A line of a dozen ambulances assembled outside of the entrance road to the dock where the Ville d'Aquarius was moored. Joining them were dozens of vehicles from The Newark police and fire department, the Port Authority, Department of Homeland Security, the Coast Guard and Elizabeth police and fire departments.

They waited all morning for word on possible stowaways, to no avail. By noon, many of the vehicles began to pull out of the area, since nobody had been found.

Around 5:30 P.M., a Department of Homeland Security spokesperson told PIX11 in a statement, "Law enforcement officers and agents are continuing to investigate allegations of stowaways. ...At this time, over 150 targeted containers have been examined and no stowaways have been found."

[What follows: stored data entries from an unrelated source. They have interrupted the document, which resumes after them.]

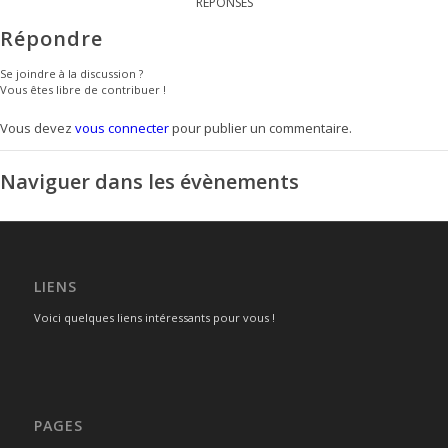
RÉPONSES
Répondre
Se joindre à la discussion ?
Vous êtes libre de contribuer !
Vous devez
vous connecter
pour publier un commentaire.
Naviguer dans les évènements
LIENS
Voici quelques liens intéressants pour vous !
PAGES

The ship had begun it's voyage in the United Arab Emirates on May 30th, then steamed into ports in India, Pakistan and Egypt before heading across the Atlantic on it's way to it's final destination, Norfolk, Virginia.

It was due to anchor in Newark for no more than 72 hours beginning on Wednesday, according to a source at the port, before proceeding to Virginia.

This possible stowaway incident comes a year and a month after Homeland Security agents found a former soldier in Saddam Hussein's army, Asem Haroun, hiding in a Port Newark warehouse after having stowed away on a ship from the Middle East.

That breach of security last year underscores why agents are so adamant now. They view the situation not just as a matter of possible stowaways, but also as a matter of border security. "Officials will continue to examine containers overnight," a Homeland Security spokesperson told PIX11 News.